Data section START
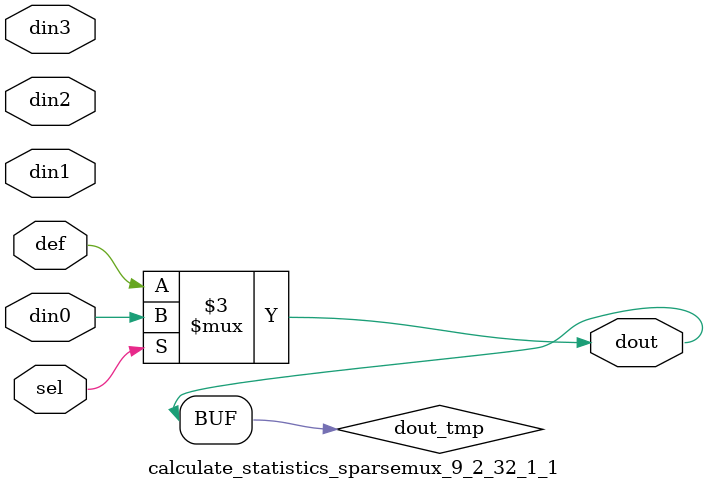
<source format=v>
`timescale 1ns / 1ps

module calculate_statistics_sparsemux_9_2_32_1_1 (din0,din1,din2,din3,def,sel,dout);

parameter din0_WIDTH = 1;

parameter din1_WIDTH = 1;

parameter din2_WIDTH = 1;

parameter din3_WIDTH = 1;

parameter def_WIDTH = 1;
parameter sel_WIDTH = 1;
parameter dout_WIDTH = 1;

parameter [sel_WIDTH-1:0] CASE0 = 1;

parameter [sel_WIDTH-1:0] CASE1 = 1;

parameter [sel_WIDTH-1:0] CASE2 = 1;

parameter [sel_WIDTH-1:0] CASE3 = 1;

parameter ID = 1;
parameter NUM_STAGE = 1;



input [din0_WIDTH-1:0] din0;

input [din1_WIDTH-1:0] din1;

input [din2_WIDTH-1:0] din2;

input [din3_WIDTH-1:0] din3;

input [def_WIDTH-1:0] def;
input [sel_WIDTH-1:0] sel;

output [dout_WIDTH-1:0] dout;



reg [dout_WIDTH-1:0] dout_tmp;


always @ (*) begin
(* parallel_case *) case (sel)
    
    CASE0 : dout_tmp = din0;
    
    CASE1 : dout_tmp = din1;
    
    CASE2 : dout_tmp = din2;
    
    CASE3 : dout_tmp = din3;
    
    default : dout_tmp = def;
endcase
end


assign dout = dout_tmp;



endmodule

</source>
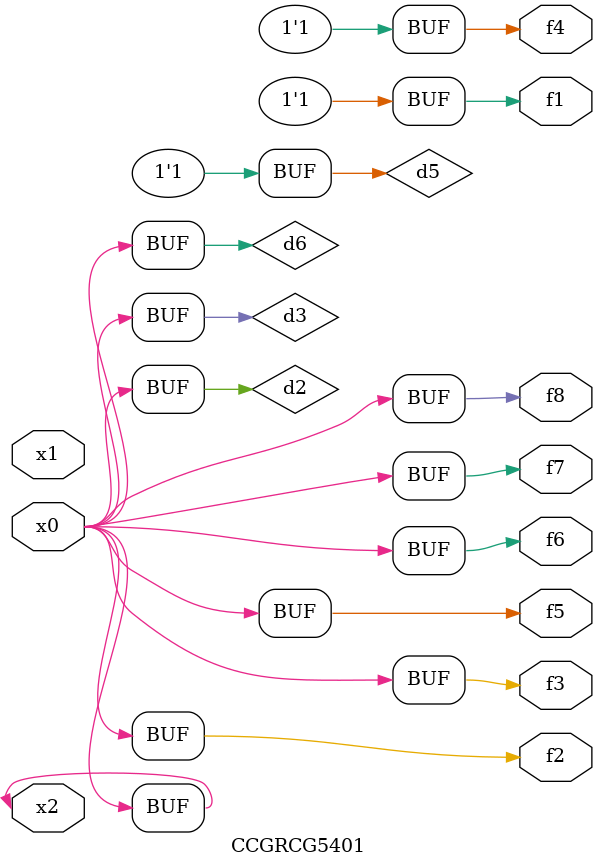
<source format=v>
module CCGRCG5401(
	input x0, x1, x2,
	output f1, f2, f3, f4, f5, f6, f7, f8
);

	wire d1, d2, d3, d4, d5, d6;

	xnor (d1, x2);
	buf (d2, x0, x2);
	and (d3, x0);
	xnor (d4, x1, x2);
	nand (d5, d1, d3);
	buf (d6, d2, d3);
	assign f1 = d5;
	assign f2 = d6;
	assign f3 = d6;
	assign f4 = d5;
	assign f5 = d6;
	assign f6 = d6;
	assign f7 = d6;
	assign f8 = d6;
endmodule

</source>
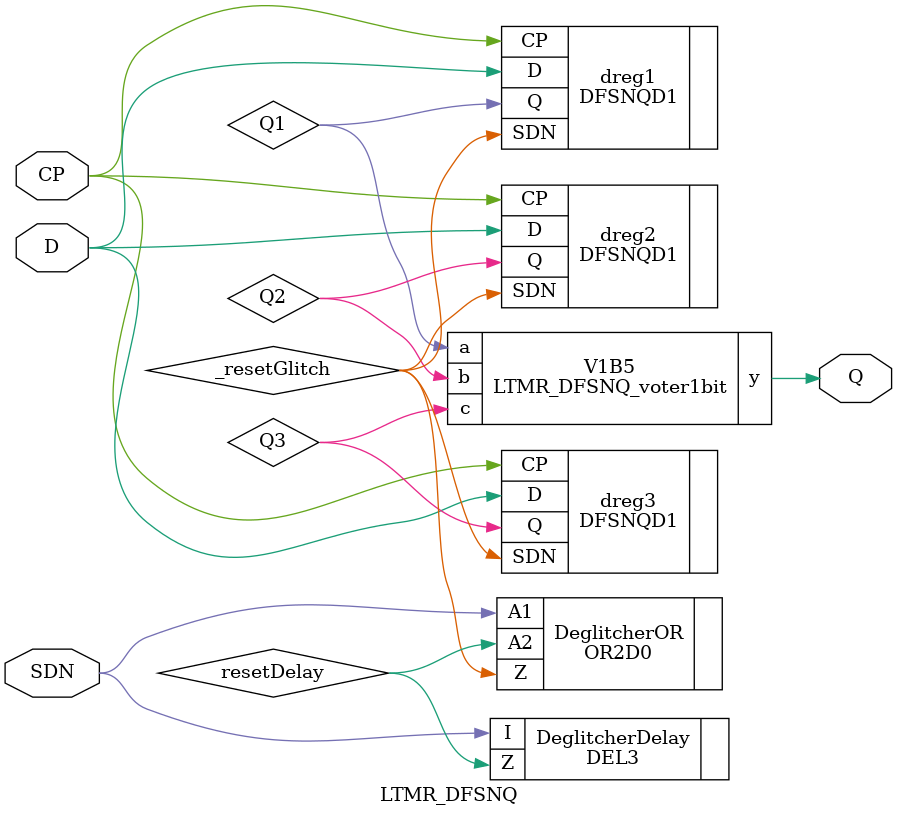
<source format=v>

module LTMR_DFSNQ_voter1bit(a, b, c, y);
  input a, b, c;
  output y;
  wire a, b, c;
  wire y;
  wire or1, z1, z2, z3;
  CKAN2D0 AND1(.A1 (a), .A2 (b), .Z (z1));
  CKAN2D0 AND2(.A1 (b), .A2 (c), .Z (z2));
  CKAN2D0 AND3(.A1 (c), .A2 (a), .Z (z3));
  OR2D0 OR1(.A1 (z1), .A2 (z2), .Z (or1));
  OR2D0 OR2(.A1 (or1), .A2 (z3), .Z (y));
endmodule

module LTMR_DFSNQ(CP, SDN, D, Q);
  input CP, SDN, D;
  output Q;
  wire CP, SDN, D;
  wire Q;
  wire Q1, Q2, Q3, _resetGlitch, resetDelay;
  LTMR_DFSNQ_voter1bit V1B5(.a (Q1), .b (Q2), .c (Q3), .y (Q));
  DEL3 DeglitcherDelay(.I (SDN), .Z (resetDelay));
  OR2D0 DeglitcherOR(.A1 (SDN), .A2 (resetDelay), .Z (_resetGlitch));
  DFSNQD1 dreg1(.SDN (_resetGlitch), .CP (CP), .D (D), .Q (Q1));
  DFSNQD1 dreg2(.SDN (_resetGlitch), .CP (CP), .D (D), .Q (Q2));
  DFSNQD1 dreg3(.SDN (_resetGlitch), .CP (CP), .D (D), .Q (Q3));
  
  // synopsys dc_script_begin
  // set_dont_touch DeglitcherDelay
  // synopsys dc_script_end
  
endmodule  
</source>
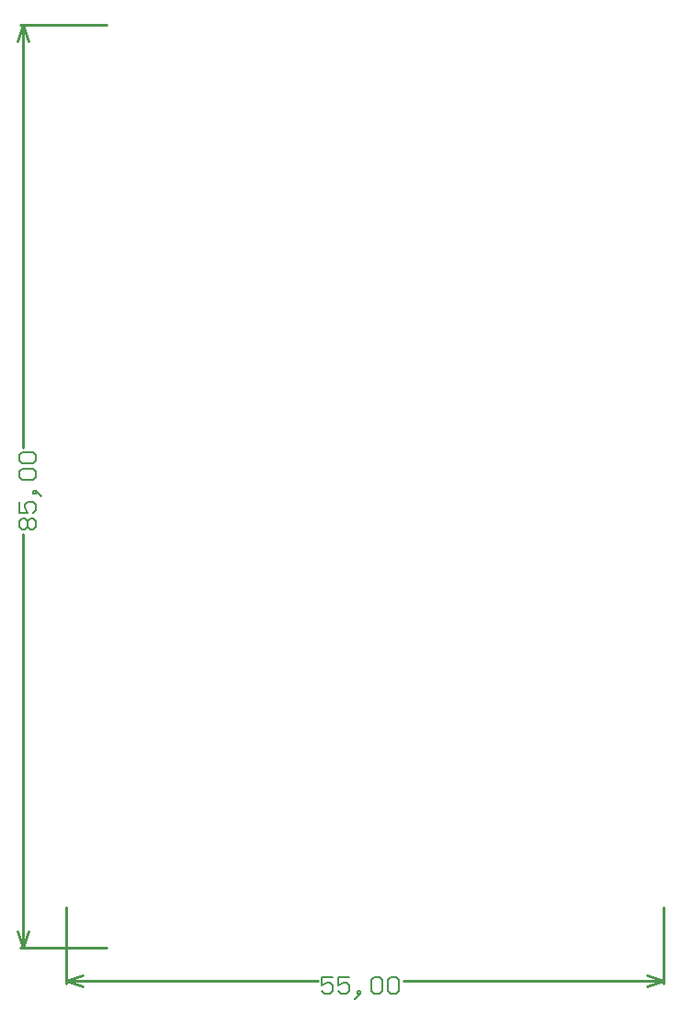
<source format=gm1>
G04 Layer_Color=16711935*
%FSLAX25Y25*%
%MOIN*%
G70*
G01*
G75*
%ADD30C,0.00600*%
%ADD34C,0.01000*%
D30*
X-16148Y151727D02*
X-17147Y152727D01*
Y154726D01*
X-16148Y155726D01*
X-15148D01*
X-14148Y154726D01*
X-13149Y155726D01*
X-12149D01*
X-11149Y154726D01*
Y152727D01*
X-12149Y151727D01*
X-13149D01*
X-14148Y152727D01*
X-15148Y151727D01*
X-16148D01*
X-14148Y152727D02*
Y154726D01*
X-17147Y161724D02*
Y157725D01*
X-14148D01*
X-15148Y159725D01*
Y160724D01*
X-14148Y161724D01*
X-12149D01*
X-11149Y160724D01*
Y158725D01*
X-12149Y157725D01*
X-10150Y164723D02*
X-11149Y165723D01*
X-12149D01*
Y164723D01*
X-11149D01*
Y165723D01*
X-10150Y164723D01*
X-9150Y163724D01*
X-16148Y169721D02*
X-17147Y170721D01*
Y172721D01*
X-16148Y173720D01*
X-12149D01*
X-11149Y172721D01*
Y170721D01*
X-12149Y169721D01*
X-16148D01*
Y175720D02*
X-17147Y176719D01*
Y178719D01*
X-16148Y179718D01*
X-12149D01*
X-11149Y178719D01*
Y176719D01*
X-12149Y175720D01*
X-16148D01*
X96671Y-10412D02*
X92672D01*
Y-13411D01*
X94672Y-12411D01*
X95671D01*
X96671Y-13411D01*
Y-15410D01*
X95671Y-16410D01*
X93672D01*
X92672Y-15410D01*
X102669Y-10412D02*
X98670D01*
Y-13411D01*
X100670Y-12411D01*
X101669D01*
X102669Y-13411D01*
Y-15410D01*
X101669Y-16410D01*
X99670D01*
X98670Y-15410D01*
X105668Y-17409D02*
X106668Y-16410D01*
Y-15410D01*
X105668D01*
Y-16410D01*
X106668D01*
X105668Y-17409D01*
X104668Y-18409D01*
X110666Y-11411D02*
X111666Y-10412D01*
X113665D01*
X114665Y-11411D01*
Y-15410D01*
X113665Y-16410D01*
X111666D01*
X110666Y-15410D01*
Y-11411D01*
X116665D02*
X117664Y-10412D01*
X119664D01*
X120663Y-11411D01*
Y-15410D01*
X119664Y-16410D01*
X117664D01*
X116665Y-15410D01*
Y-11411D01*
D34*
X-16748Y334646D02*
X14698D01*
X-16748Y0D02*
X14698D01*
X-15748Y181318D02*
Y334646D01*
Y0D02*
Y150127D01*
X-17748Y328646D02*
X-15748Y334646D01*
X-13748Y328646D01*
X-15748Y0D02*
X-13748Y6000D01*
X-17748D02*
X-15748Y0D01*
X0Y-12811D02*
Y14698D01*
X216535Y-12811D02*
Y14698D01*
X0Y-11811D02*
X91072D01*
X122263D02*
X216535D01*
X0D02*
X6000Y-13811D01*
X0Y-11811D02*
X6000Y-9811D01*
X210535D02*
X216535Y-11811D01*
X210535Y-13811D02*
X216535Y-11811D01*
M02*

</source>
Data section END
We ask that the entries above be copied exactly, with the pictures omitted.

<source format=v>
`timescale 1ns / 1ps

module calculate_statistics_sparsemux_9_2_32_1_1 (din0,din1,din2,din3,def,sel,dout);

parameter din0_WIDTH = 1;

parameter din1_WIDTH = 1;

parameter din2_WIDTH = 1;

parameter din3_WIDTH = 1;

parameter def_WIDTH = 1;
parameter sel_WIDTH = 1;
parameter dout_WIDTH = 1;

parameter [sel_WIDTH-1:0] CASE0 = 1;

parameter [sel_WIDTH-1:0] CASE1 = 1;

parameter [sel_WIDTH-1:0] CASE2 = 1;

parameter [sel_WIDTH-1:0] CASE3 = 1;

parameter ID = 1;
parameter NUM_STAGE = 1;



input [din0_WIDTH-1:0] din0;

input [din1_WIDTH-1:0] din1;

input [din2_WIDTH-1:0] din2;

input [din3_WIDTH-1:0] din3;

input [def_WIDTH-1:0] def;
input [sel_WIDTH-1:0] sel;

output [dout_WIDTH-1:0] dout;



reg [dout_WIDTH-1:0] dout_tmp;


always @ (*) begin
(* parallel_case *) case (sel)
    
    CASE0 : dout_tmp = din0;
    
    CASE1 : dout_tmp = din1;
    
    CASE2 : dout_tmp = din2;
    
    CASE3 : dout_tmp = din3;
    
    default : dout_tmp = def;
endcase
end


assign dout = dout_tmp;



endmodule

</source>
<source format=v>
module CCGRCG5401(
	input x0, x1, x2,
	output f1, f2, f3, f4, f5, f6, f7, f8
);

	wire d1, d2, d3, d4, d5, d6;

	xnor (d1, x2);
	buf (d2, x0, x2);
	and (d3, x0);
	xnor (d4, x1, x2);
	nand (d5, d1, d3);
	buf (d6, d2, d3);
	assign f1 = d5;
	assign f2 = d6;
	assign f3 = d6;
	assign f4 = d5;
	assign f5 = d6;
	assign f6 = d6;
	assign f7 = d6;
	assign f8 = d6;
endmodule

</source>
<source format=v>

module LTMR_DFSNQ_voter1bit(a, b, c, y);
  input a, b, c;
  output y;
  wire a, b, c;
  wire y;
  wire or1, z1, z2, z3;
  CKAN2D0 AND1(.A1 (a), .A2 (b), .Z (z1));
  CKAN2D0 AND2(.A1 (b), .A2 (c), .Z (z2));
  CKAN2D0 AND3(.A1 (c), .A2 (a), .Z (z3));
  OR2D0 OR1(.A1 (z1), .A2 (z2), .Z (or1));
  OR2D0 OR2(.A1 (or1), .A2 (z3), .Z (y));
endmodule

module LTMR_DFSNQ(CP, SDN, D, Q);
  input CP, SDN, D;
  output Q;
  wire CP, SDN, D;
  wire Q;
  wire Q1, Q2, Q3, _resetGlitch, resetDelay;
  LTMR_DFSNQ_voter1bit V1B5(.a (Q1), .b (Q2), .c (Q3), .y (Q));
  DEL3 DeglitcherDelay(.I (SDN), .Z (resetDelay));
  OR2D0 DeglitcherOR(.A1 (SDN), .A2 (resetDelay), .Z (_resetGlitch));
  DFSNQD1 dreg1(.SDN (_resetGlitch), .CP (CP), .D (D), .Q (Q1));
  DFSNQD1 dreg2(.SDN (_resetGlitch), .CP (CP), .D (D), .Q (Q2));
  DFSNQD1 dreg3(.SDN (_resetGlitch), .CP (CP), .D (D), .Q (Q3));
  
  // synopsys dc_script_begin
  // set_dont_touch DeglitcherDelay
  // synopsys dc_script_end
  
endmodule  
</source>
<source format=gm1>
G04 Layer_Color=16711935*
%FSLAX25Y25*%
%MOIN*%
G70*
G01*
G75*
%ADD30C,0.00600*%
%ADD34C,0.01000*%
D30*
X-16148Y151727D02*
X-17147Y152727D01*
Y154726D01*
X-16148Y155726D01*
X-15148D01*
X-14148Y154726D01*
X-13149Y155726D01*
X-12149D01*
X-11149Y154726D01*
Y152727D01*
X-12149Y151727D01*
X-13149D01*
X-14148Y152727D01*
X-15148Y151727D01*
X-16148D01*
X-14148Y152727D02*
Y154726D01*
X-17147Y161724D02*
Y157725D01*
X-14148D01*
X-15148Y159725D01*
Y160724D01*
X-14148Y161724D01*
X-12149D01*
X-11149Y160724D01*
Y158725D01*
X-12149Y157725D01*
X-10150Y164723D02*
X-11149Y165723D01*
X-12149D01*
Y164723D01*
X-11149D01*
Y165723D01*
X-10150Y164723D01*
X-9150Y163724D01*
X-16148Y169721D02*
X-17147Y170721D01*
Y172721D01*
X-16148Y173720D01*
X-12149D01*
X-11149Y172721D01*
Y170721D01*
X-12149Y169721D01*
X-16148D01*
Y175720D02*
X-17147Y176719D01*
Y178719D01*
X-16148Y179718D01*
X-12149D01*
X-11149Y178719D01*
Y176719D01*
X-12149Y175720D01*
X-16148D01*
X96671Y-10412D02*
X92672D01*
Y-13411D01*
X94672Y-12411D01*
X95671D01*
X96671Y-13411D01*
Y-15410D01*
X95671Y-16410D01*
X93672D01*
X92672Y-15410D01*
X102669Y-10412D02*
X98670D01*
Y-13411D01*
X100670Y-12411D01*
X101669D01*
X102669Y-13411D01*
Y-15410D01*
X101669Y-16410D01*
X99670D01*
X98670Y-15410D01*
X105668Y-17409D02*
X106668Y-16410D01*
Y-15410D01*
X105668D01*
Y-16410D01*
X106668D01*
X105668Y-17409D01*
X104668Y-18409D01*
X110666Y-11411D02*
X111666Y-10412D01*
X113665D01*
X114665Y-11411D01*
Y-15410D01*
X113665Y-16410D01*
X111666D01*
X110666Y-15410D01*
Y-11411D01*
X116665D02*
X117664Y-10412D01*
X119664D01*
X120663Y-11411D01*
Y-15410D01*
X119664Y-16410D01*
X117664D01*
X116665Y-15410D01*
Y-11411D01*
D34*
X-16748Y334646D02*
X14698D01*
X-16748Y0D02*
X14698D01*
X-15748Y181318D02*
Y334646D01*
Y0D02*
Y150127D01*
X-17748Y328646D02*
X-15748Y334646D01*
X-13748Y328646D01*
X-15748Y0D02*
X-13748Y6000D01*
X-17748D02*
X-15748Y0D01*
X0Y-12811D02*
Y14698D01*
X216535Y-12811D02*
Y14698D01*
X0Y-11811D02*
X91072D01*
X122263D02*
X216535D01*
X0D02*
X6000Y-13811D01*
X0Y-11811D02*
X6000Y-9811D01*
X210535D02*
X216535Y-11811D01*
X210535Y-13811D02*
X216535Y-11811D01*
M02*

</source>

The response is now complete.